The Homebrew Channel can be loaded onto the Wii by running the Twilight Hack (don’t worry, it’ll probably be for the last time) with the Homebrew Channel Files in the root of your SD card. The Wii will reboot and then the channel will appear in the list. We tested it ourselves, and found that everything loaded properly from the SD card (we didn’t try the other sources). We did run into a problem where it failed to load any of our homebrew apps or even reboot properly if a Gamecube memory card was in the slot, but it’s an easy fix, just pull it out.

The devteam behind this release wanted to make things as easy and accessible as possible, so they included download links to the Twilight Hack, The Homebrew Channel, and even a homebrew software bundle to get you started. If you want more homebrew apps, head to Wiibrew.

[via everywhere]

29 thoughts on “Homebrew Channel For Wii

  1. Actually, I’m curious — this has been out for a while, right? I think there’s been at least one firmware update since it happened… will doing this risk a bricking on the next update? Is it fully reversible?

    I’m really not that excited about hacking my Wii — I can use the Wiimote with GlovePIE if I want to develop waggle/pointer apps, and otherwise the hardware is pretty old.

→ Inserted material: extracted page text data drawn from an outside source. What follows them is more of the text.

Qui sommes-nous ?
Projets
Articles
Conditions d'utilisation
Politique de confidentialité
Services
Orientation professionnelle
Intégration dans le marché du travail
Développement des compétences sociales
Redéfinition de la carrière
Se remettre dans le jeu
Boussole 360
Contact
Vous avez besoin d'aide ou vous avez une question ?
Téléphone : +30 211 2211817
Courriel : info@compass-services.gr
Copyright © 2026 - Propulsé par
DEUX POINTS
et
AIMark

But if I *did* want to try, I definitely don’t want to risk hosing my system.

  2. I’m not sure about that, #5. They’ve already sniffed the key necessary to sign Wii applications, so the only issue was getting the software onto the Wii in the first place. Once that’s done, it’s pretty much indistinguishable from a normal program. The best they could do is somehow revoke the vulnerable copy of Twilight Princess, but that would be like swatting a fly with a cannon.

  3. what do you suppose the chances of nintendo releasing a firmware update that bricks wii with this channel?
    I would very much like to install it but its not worth buying a new wii.

  4. The Homebrew Channel… I’ve been waiting for this for a while but considering that I’ve already updated my Wii Menu to 3.3 and that I don’t have an SD card, the Twilight Hack thing is usesless for me. Is there any way to completely reverse an Wii Menu update?

  5. Nintendo of America released Wii system update 4.2 on Tuesday, a patch that reportedly had the intention of shutting down Wii hacking solutions. The popular Wii Homebrew Channel is removed by the update, and several known exploits (both hardware and software) are eliminated along with the ability to use USB loaders or downgrade your Wii firmware. The Wii Shop Channel was also updated to reflect the new firmware.